Cortes Constituintes

Sessão de 15 de outubro de 1821

http://debates.parlamento.pt/catalogo/mc/c1821/01/01/01/063/1822-10-15/795?q=%2522pena%2Bde%2Bmorte%2522&pOffset=540&pPeriodo=mc

O Sr. Sarmento: – Sr. Presidente, eu não tive o sentimento de me ver obrigado a apartar-me da opinião da ilustre Comissão, da qual eu tenho honra de ser membro quando se tratou da doutrina deste artigo, na parte em que se propõe, que não possa ter lugar o perdão régio na pena de morte, quando o crime tem parte, e esta não perdoa.

É desnecessário que eu faça aqui ostentação a respeito de um objecto de jurisprudência criminal, cuja importância é tão grande como o saber dos ilustres Deputados diante de quem falo.

A pena de morte, como galantemente se expressou o nosso amigo Jeremias Bentham, cada dia se vai fazendo menos popular, à proporção que os espíritos se vão alumiando com o progresso da cultura do entendimento humano, e que os costumes se vão adoçando. Por tanto a pena de morte se há de ir cada vez mais limitando com o andar dos tempos, os quais visivelmente caminhão deixando após de si os costumes bárbaros.

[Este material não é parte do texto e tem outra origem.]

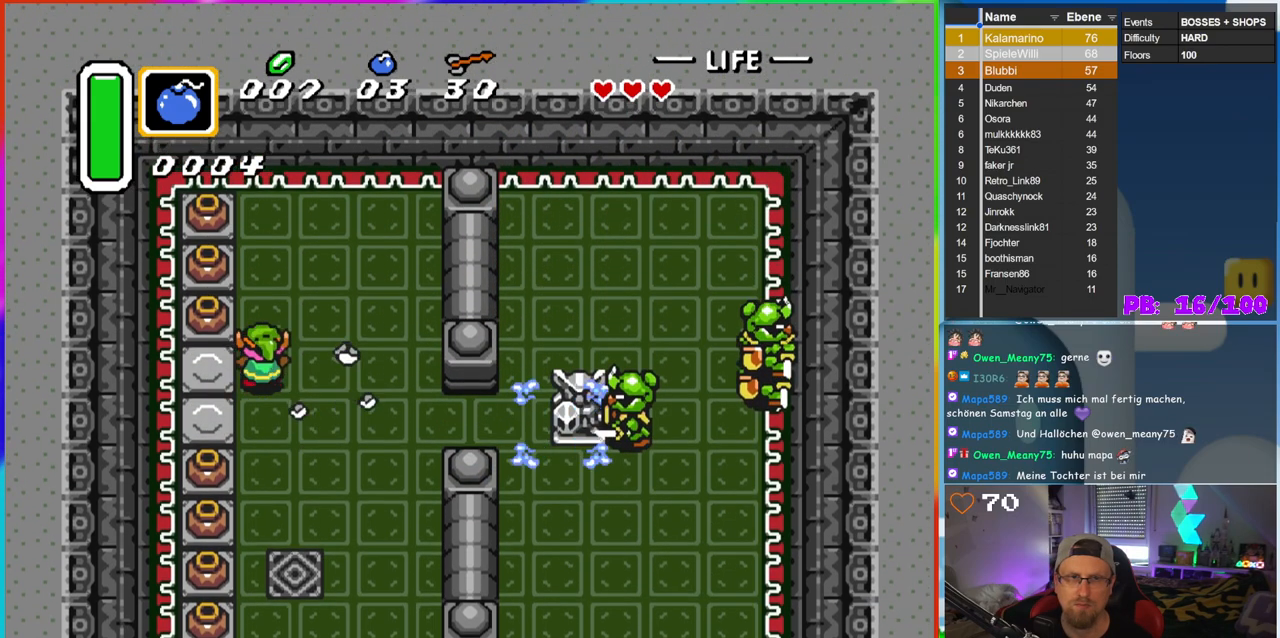
{"buttons": ["A", "DPAD_LEFT"], "events": [[17, "DPAD_LEFT", "up"], [217, "DPAD_LEFT", "down"], [283, "DPAD_UP", "up"], [383, "A", "down"]]}
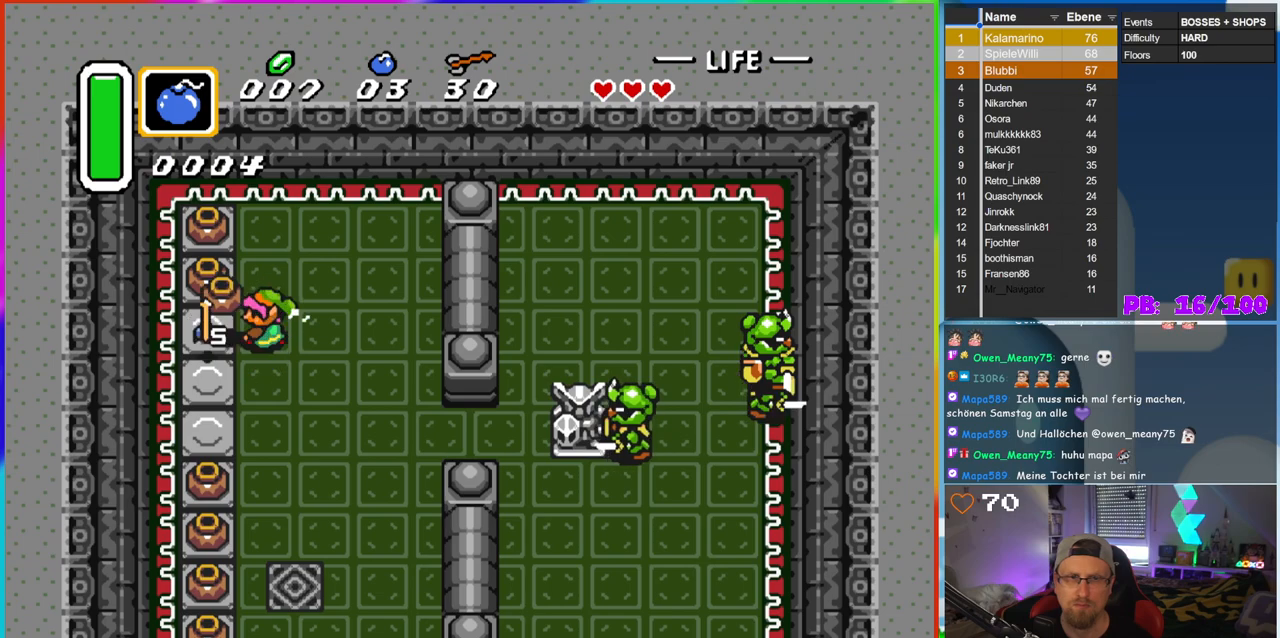
{"buttons": ["DPAD_DOWN", "DPAD_RIGHT"], "events": [[50, "A", "up"], [317, "DPAD_DOWN", "down"], [350, "DPAD_LEFT", "up"], [383, "DPAD_RIGHT", "down"]]}
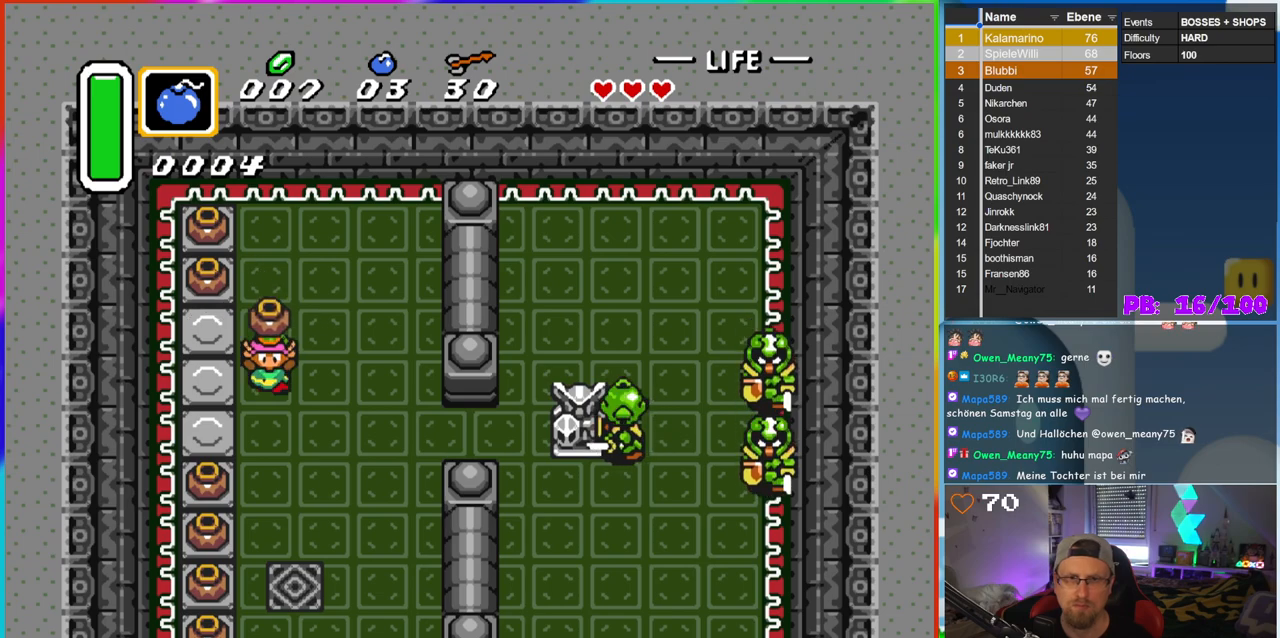
{"buttons": ["DPAD_DOWN", "DPAD_RIGHT"], "events": []}
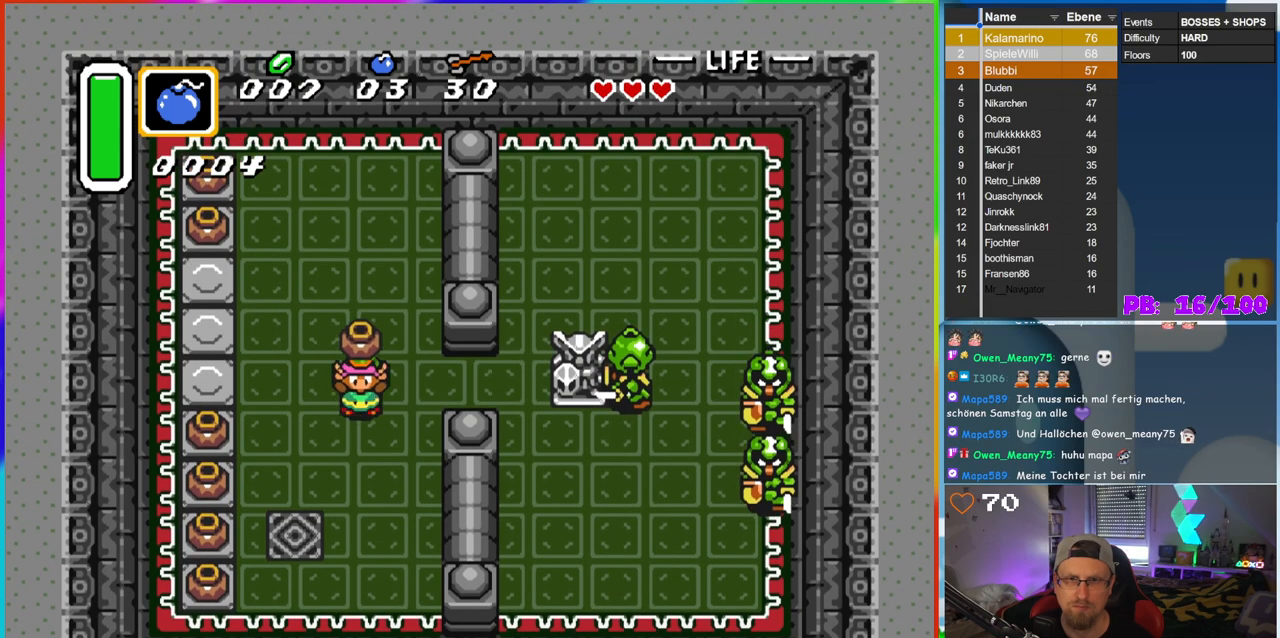
{"buttons": [], "events": [[67, "DPAD_DOWN", "up"], [283, "A", "down"], [450, "A", "up"], [500, "DPAD_RIGHT", "up"]]}
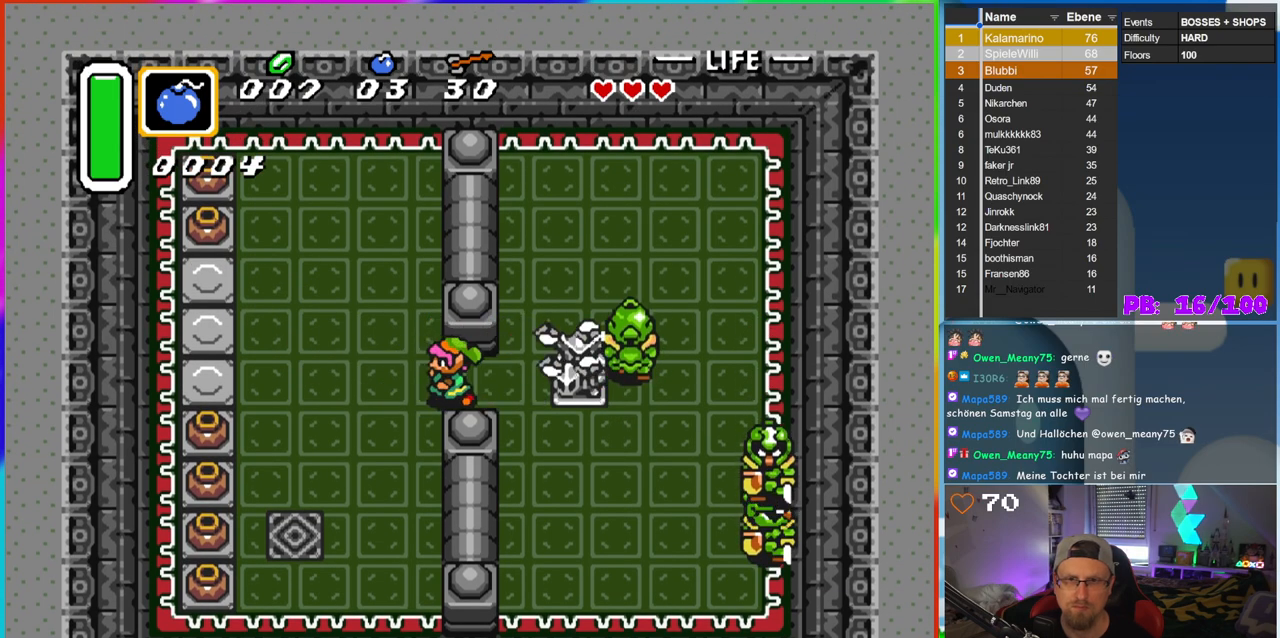
{"buttons": ["DPAD_RIGHT"], "events": [[17, "DPAD_LEFT", "down"], [83, "DPAD_LEFT", "up"], [100, "DPAD_RIGHT", "down"]]}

Segundo estas reflexões, e muitas mais que facilmente ocorrem, pareceu-me que a doutrina deste artigo não era conforme com os princípios de se considerar a pena de morte como satisfação à vindicta publica somente, porque a não ser debaixo desse principio, a ser como satisfação particular, iremos conservar a barbaridade dos primeiros tempos dos Romanos, e estabeleceremos leis próprias para a China, aonde a morte traz consigo outra morte.

Eu convenho que existem muitos argumentos, e de escritores muito acreditados, e neste mesmo recinto ouvimos a opinião de um muito sábio colega nosso, que eu muito respeito, e o qual muito se opôs à concessão de prerrogativa real do direito de agraciar; porém felizmente está vencido, e é um artigo da nossa Constituição, que a El Rei compete o direito de perdoar ou minorar as penas aos delinquentes em conformidade das leis.

Convenho que das formalidades depende a execução desta prerrogativa real, e que pode argumentar, que o artigo em discussão, exigindo o perdão da parte ofendida, estabelece as restrições legais, a fim de que possa ter lugar o perdão d’El Rei. Serei toda a minha vida de parecer que a satisfação da ofensa particular somente pode ter lugar sendo a parte indemnizada conforme se possa, porém nunca poderia considerar o sacrifício da vida do ofensor senão como satisfação à sociedade ofendida, e nunca para satisfação particular.

Farei também uma reflexão acerca das palavras do artigo será executado logo. Este logo deverá entender-se na forma observada geralmente nas execuções de semelhantes sentenças. Há casos em que as sentenças se não podem executar logo: o direito civil romano expressamente determinava que a mulher que estivesse pejada não padecesse a pena de morte até dar à luz, determinação que se acha no Digesto no titulo de Poenis, ou de Publicis Judiciis, não me lembro com exactidão em qual deles, porém eu ignoro haver lei entre nós que o determine: os Ingleses, que não deixam de ser inclinados à pena ultima, tem estabelecido mais outra excepção, para que se defira a execução da pena de morte, e é quando o sentenciado perde o juízo, e fica “non compôs”.

Lembrei estas duas excepções, a fim de que se entenda que apesar de se determinar a imediata execução da pena de morte, existem casos em que ela se não deve executar imediatamente em atenção a motivos de justiça e humanidade. Torno a repetir que eu não segui nesta artigo a opinião dos meus sábios companheiros da Comissão, e isto com muito sentimento da minha parte, por quanto confesso que das conferencias que tivemos tirei muita ilustração e conhecimentos.